▶ [WORK TASK] The reply to the records below should contain exactly the lines from the line with "Koduj z Zosią - plansz" through the line with "آموزش اپل آیدی", and nothing besides.

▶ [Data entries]
[Start of Attachment]
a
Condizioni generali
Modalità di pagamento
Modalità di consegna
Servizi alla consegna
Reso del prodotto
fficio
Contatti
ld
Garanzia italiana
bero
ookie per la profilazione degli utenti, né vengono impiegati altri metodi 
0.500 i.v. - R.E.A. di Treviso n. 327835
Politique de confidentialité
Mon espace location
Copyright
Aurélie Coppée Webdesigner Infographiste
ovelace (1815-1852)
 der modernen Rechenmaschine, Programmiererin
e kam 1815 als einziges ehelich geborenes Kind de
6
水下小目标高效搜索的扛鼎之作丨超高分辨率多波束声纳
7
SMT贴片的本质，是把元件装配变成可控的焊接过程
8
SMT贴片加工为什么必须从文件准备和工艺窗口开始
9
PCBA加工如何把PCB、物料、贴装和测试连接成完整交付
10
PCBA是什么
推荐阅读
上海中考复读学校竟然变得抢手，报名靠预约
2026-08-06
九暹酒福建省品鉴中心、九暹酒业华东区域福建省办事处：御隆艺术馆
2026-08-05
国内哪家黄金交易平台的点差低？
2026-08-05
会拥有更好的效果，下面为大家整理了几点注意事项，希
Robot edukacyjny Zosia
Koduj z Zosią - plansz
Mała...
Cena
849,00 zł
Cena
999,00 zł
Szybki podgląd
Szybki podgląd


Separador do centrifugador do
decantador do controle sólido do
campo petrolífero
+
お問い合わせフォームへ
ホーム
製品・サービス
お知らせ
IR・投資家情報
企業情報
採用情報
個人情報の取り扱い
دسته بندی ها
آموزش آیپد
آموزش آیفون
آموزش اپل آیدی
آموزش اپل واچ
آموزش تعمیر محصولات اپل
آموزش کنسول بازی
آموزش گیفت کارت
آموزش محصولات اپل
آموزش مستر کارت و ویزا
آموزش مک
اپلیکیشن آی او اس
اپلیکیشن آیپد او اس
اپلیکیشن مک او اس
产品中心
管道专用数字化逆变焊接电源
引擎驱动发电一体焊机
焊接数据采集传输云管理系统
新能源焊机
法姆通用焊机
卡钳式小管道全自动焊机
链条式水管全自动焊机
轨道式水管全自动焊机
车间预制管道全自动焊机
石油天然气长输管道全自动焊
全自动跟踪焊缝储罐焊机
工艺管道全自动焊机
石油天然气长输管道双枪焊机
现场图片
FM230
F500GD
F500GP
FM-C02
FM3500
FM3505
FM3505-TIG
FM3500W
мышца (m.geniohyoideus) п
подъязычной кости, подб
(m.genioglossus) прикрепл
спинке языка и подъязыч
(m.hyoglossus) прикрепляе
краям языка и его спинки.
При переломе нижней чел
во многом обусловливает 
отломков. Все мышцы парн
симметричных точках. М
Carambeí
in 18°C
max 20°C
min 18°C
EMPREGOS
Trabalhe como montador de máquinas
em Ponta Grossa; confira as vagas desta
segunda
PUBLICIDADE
[End of Attachment]
▶ [RESULT FOR THIS EXERCISE]
Koduj z Zosią - plansz
Mała...
Cena
849,00 zł
Cena
999,00 zł
Szybki podgląd
Szybki podgląd


Separador do centrifugador do
decantador do controle sólido do
campo petrolífero
+
お問い合わせフォームへ
ホーム
製品・サービス
お知らせ
IR・投資家情報
企業情報
採用情報
個人情報の取り扱い
دسته بندی ها
آموزش آیپد
آموزش آیفون
آموزش اپل آیدی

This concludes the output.